To be eligible for corporate income tax exemption, a social enterprise also must:
- Include the words “social enterprise” in its name;
- Be certified as a social enterprise by an agency prescribed by the Director-General of the Revenue Department;
- Obtain approval from the Director-General for its application to be a social enterprise, made in the form prescribed;
- Not pay assessable income under Section 40 (4) (b) or (d) of the Revenue Code (dividends, share of profits, or income from capital reduction) to shareholders or partners;
- Not transfer property used in the business, except for the transfer of property as prescribed by the Director-General;
- Not be a contracting party of its shareholders or partners, and there must be no payment of any remuneration to its shareholders or partners, including related persons of shareholders or partners, except where prescribed by the Director-General;
- Not change the form of business operation from a social enterprise to another type of business before the lapse of ten accounting periods, starting from the accounting period when the business was approved to be a social enterprise;
- Comply with other rules, procedures, and conditions prescribed by the Director-General.
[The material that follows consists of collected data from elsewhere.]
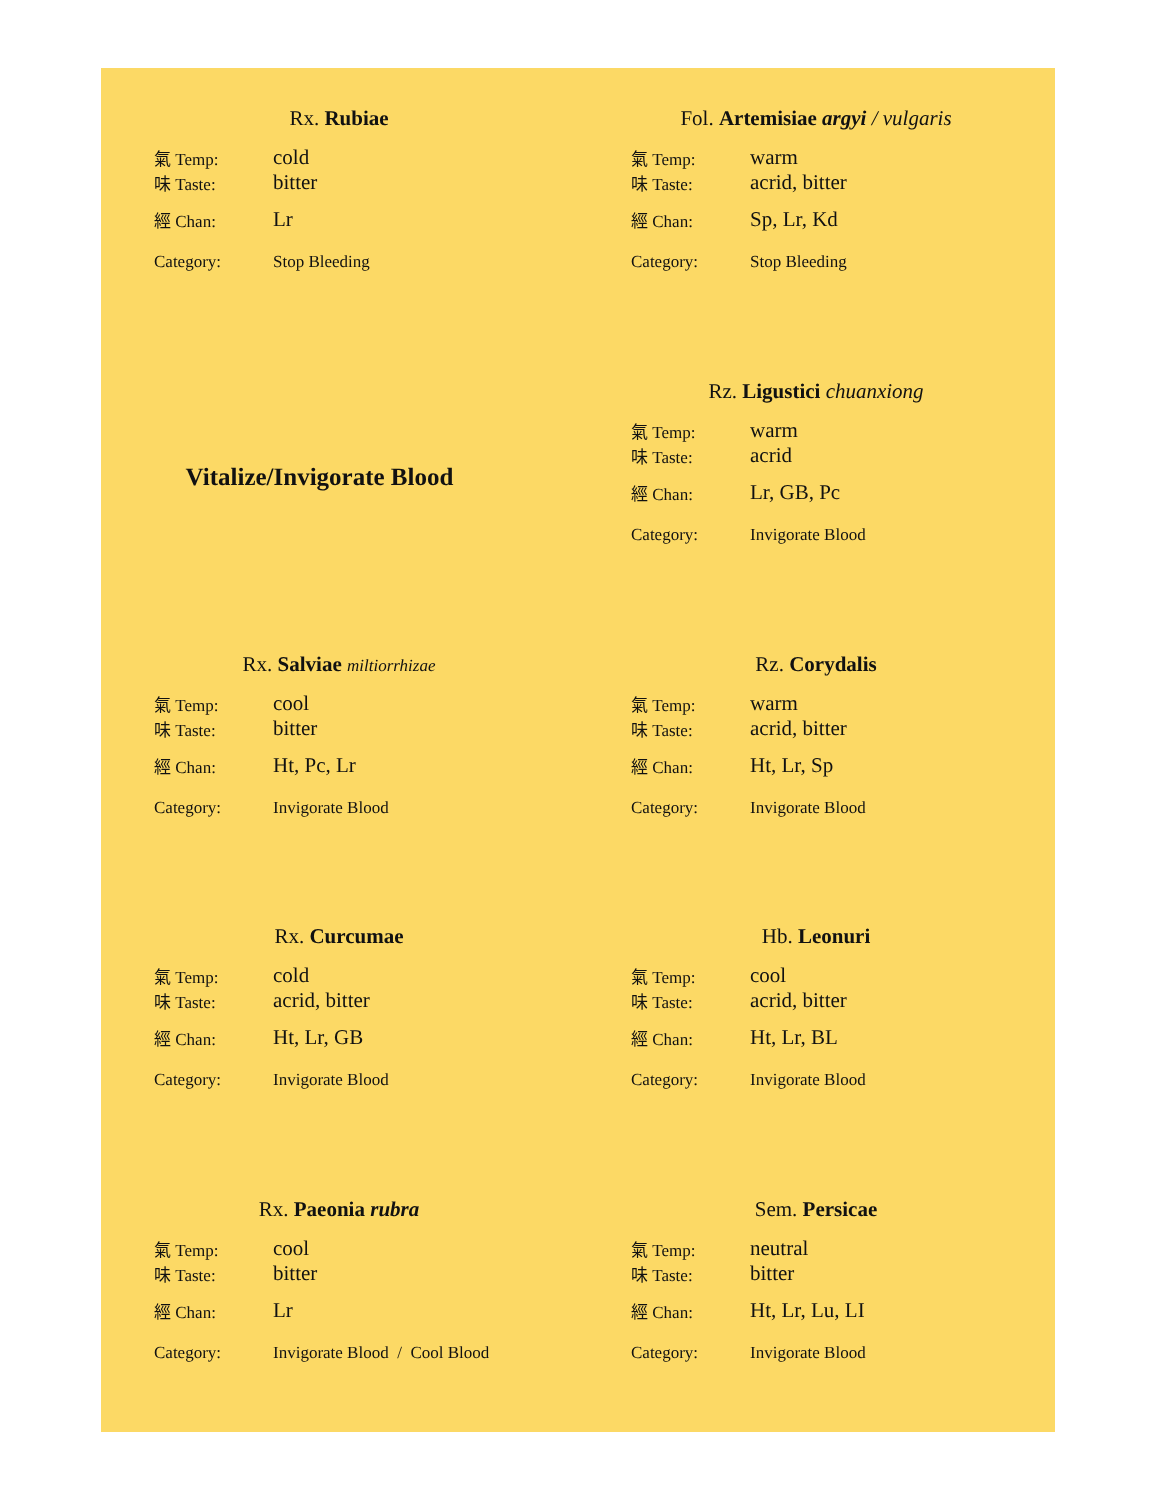Rx. Rubiae
| 氣 Temp: | cold |
| 味 Taste: | bitter |
| 經 Chan: | Lr |
| Category: | Stop Bleeding |
Fol. Artemisiae argyi / vulgaris
| 氣 Temp: | warm |
| 味 Taste: | acrid, bitter |
| 經 Chan: | Sp, Lr, Kd |
| Category: | Stop Bleeding |
Vitalize/Invigorate Blood
Rz. Ligustici chuanxiong
| 氣 Temp: | warm |
| 味 Taste: | acrid |
| 經 Chan: | Lr, GB, Pc |
| Category: | Invigorate Blood |
Rx. Salviae miltiorrhizae
| 氣 Temp: | cool |
| 味 Taste: | bitter |
| 經 Chan: | Ht, Pc, Lr |
| Category: | Invigorate Blood |
Rz. Corydalis
| 氣 Temp: | warm |
| 味 Taste: | acrid, bitter |
| 經 Chan: | Ht, Lr, Sp |
| Category: | Invigorate Blood |
Rx. Curcumae
| 氣 Temp: | cold |
| 味 Taste: | acrid, bitter |
| 經 Chan: | Ht, Lr, GB |
| Category: | Invigorate Blood |
Hb. Leonuri
| 氣 Temp: | cool |
| 味 Taste: | acrid, bitter |
| 經 Chan: | Ht, Lr, BL |
| Category: | Invigorate Blood |
Rx. Paeonia rubra
| 氣 Temp: | cool |
| 味 Taste: | bitter |
| 經 Chan: | Lr |
| Category: | Invigorate Blood / Cool Blood |
Sem. Persicae
| 氣 Temp: | neutral |
| 味 Taste: | bitter |
| 經 Chan: | Ht, Lr, Lu, LI |
| Category: | Invigorate Blood |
Tax Exemption for Investors and Donors
Companies and juristic partnerships investing in social enterprises can enjoy corporate income tax exemption of 100% of the amount invested in the social enterprise, provided that the social enterprise meets all of the requirements specified above, with the exception that the social enterprise can pay up to 30% of its profits in dividends, share of profits, or capital reduction. Failure to meet the foregoing will result in loss of tax exemption for the investors. Similarly, if an investor transfers shares in the social enterprise prior to its dissolution, the investor would lose the tax exemption.
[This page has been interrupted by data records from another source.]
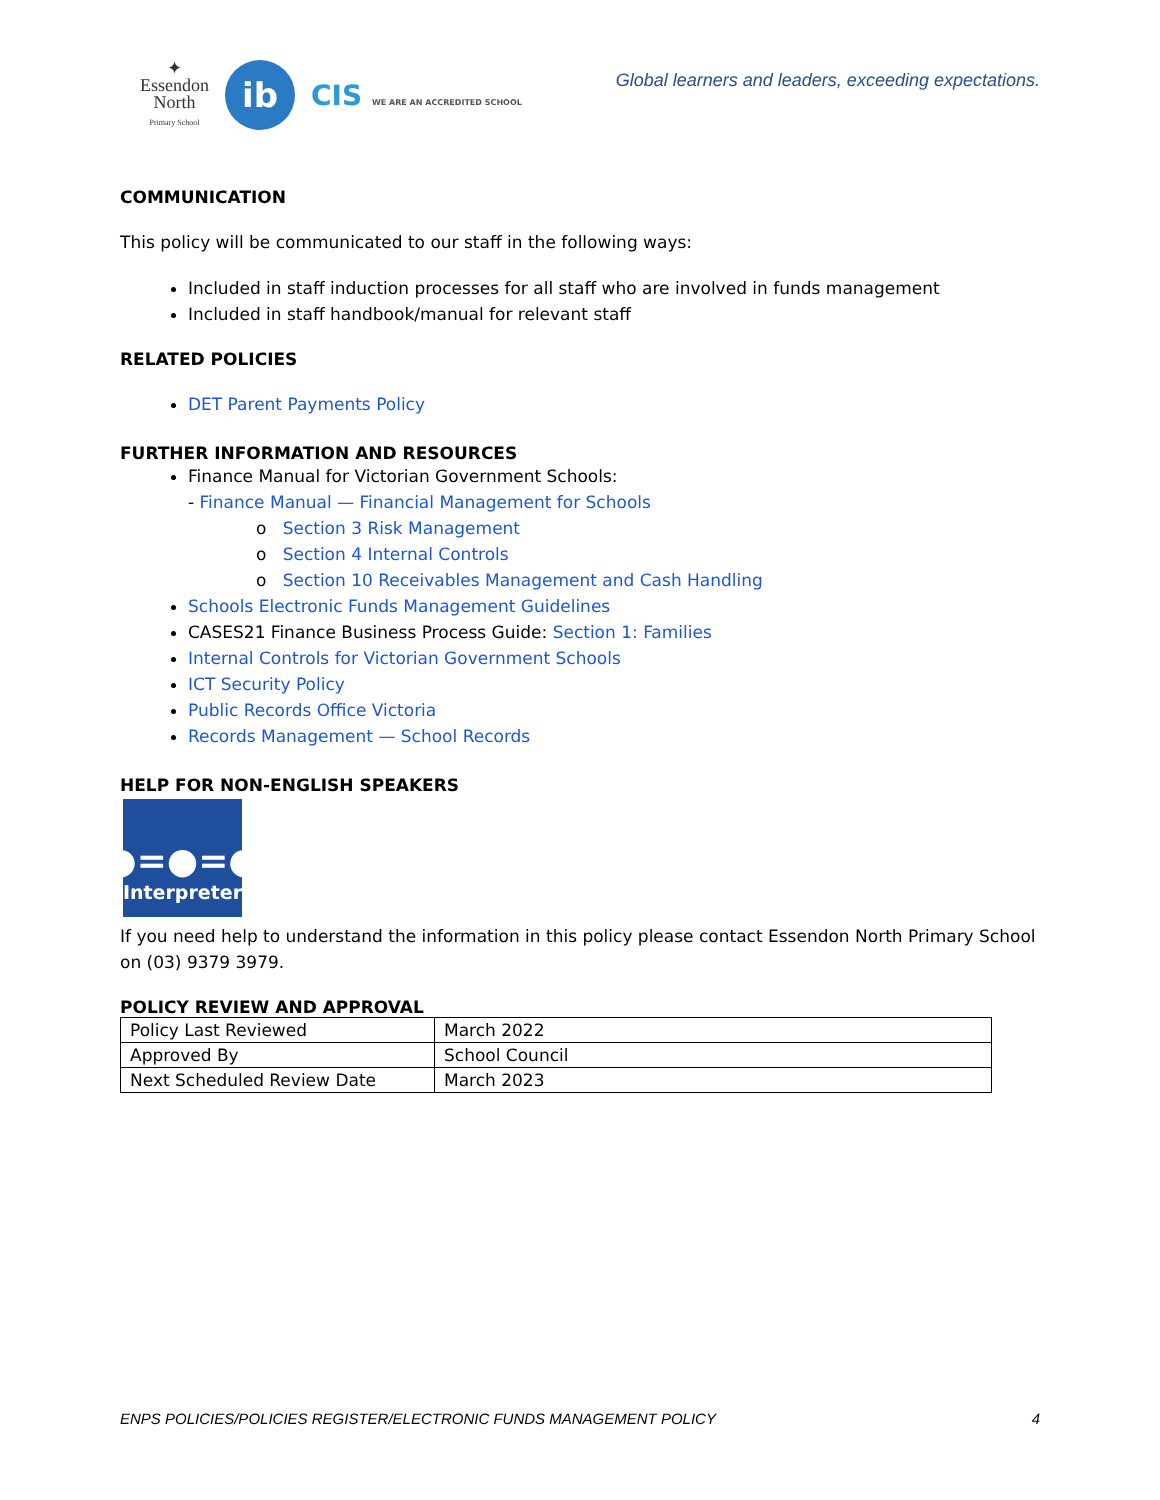✦
Essendon
North
Primary School
ib
CIS WE ARE AN ACCREDITED SCHOOL
Global learners and leaders, exceeding expectations.
COMMUNICATION
This policy will be communicated to our staff in the following ways:
Included in staff induction processes for all staff who are involved in funds management
Included in staff handbook/manual for relevant staff
RELATED POLICIES
DET Parent Payments Policy
FURTHER INFORMATION AND RESOURCES
Finance Manual for Victorian Government Schools:
- Finance Manual — Financial Management for Schools
o Section 3 Risk Management
o Section 4 Internal Controls
o Section 10 Receivables Management and Cash Handling
Schools Electronic Funds Management Guidelines
CASES21 Finance Business Process Guide: Section 1: Families
Internal Controls for Victorian Government Schools
ICT Security Policy
Public Records Office Victoria
Records Management — School Records
HELP FOR NON-ENGLISH SPEAKERS
●=●=●
Interpreter
If you need help to understand the information in this policy please contact Essendon North Primary School on (03) 9379 3979.
POLICY REVIEW AND APPROVAL
| Policy Last Reviewed | March 2022 |
| Approved By | School Council |
| Next Scheduled Review Date | March 2023 |
ENPS POLICIES/POLICIES REGISTER/ELECTRONIC FUNDS MANAGEMENT POLICY 4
Companies and juristic partnerships donating money or property to a social enterprise can enjoy corporate income tax exemption of up to 2% of their net profit, provided that the social enterprise meets all of the conditions specified above, with the exception that the social enterprise can pay up to 30% of its profits in dividends, share of profits, or capital reduction. In considering the 2% cap, such donations to social enterprises must be included in aggregate with other qualified charitable donations. Failure to meet the foregoing will result in loss of tax exemption for the donors.
A company or juristic partnership engaging in social enterprise may register with the Department of Business Development of the Ministry of Commerce. As noted, the company or juristic partnership must have a specified charitable or social purpose listed in its objectives and meet naming requirements.
In the event a social enterprise does not comply with the specified conditions, tax privileges are revoked from the beginning.
Possible Future Developments
The Social Enterprise Promotion Bill was drafted to promote support for social enterprises and remains pending. If enacted, the Bill would establish a National Social Enterprise Committee, a National Social Enterprise Office, and a Social Enterprise Fund. The National Social Enterprise Office would be an independent state agency with the responsibility of providing support services and training for social enterprises.
The Bill would set new definitions and promotion measures for social enterprises, including registration processes for social enterprises, and would prohibit the use of the title “social enterprise” by unregistered businesses, which would be an offense punishable by a fine. It would set out other measures to support and incentivize investments in social enterprises, including loan privileges and knowledge support and training by the National Social Enterprise Office.
Although further changes may be introduced to the Bill before it is passed into law, it has the potential to provide Thailand with a fully fledged legal framework for the effective promotion and regulation of social enterprises.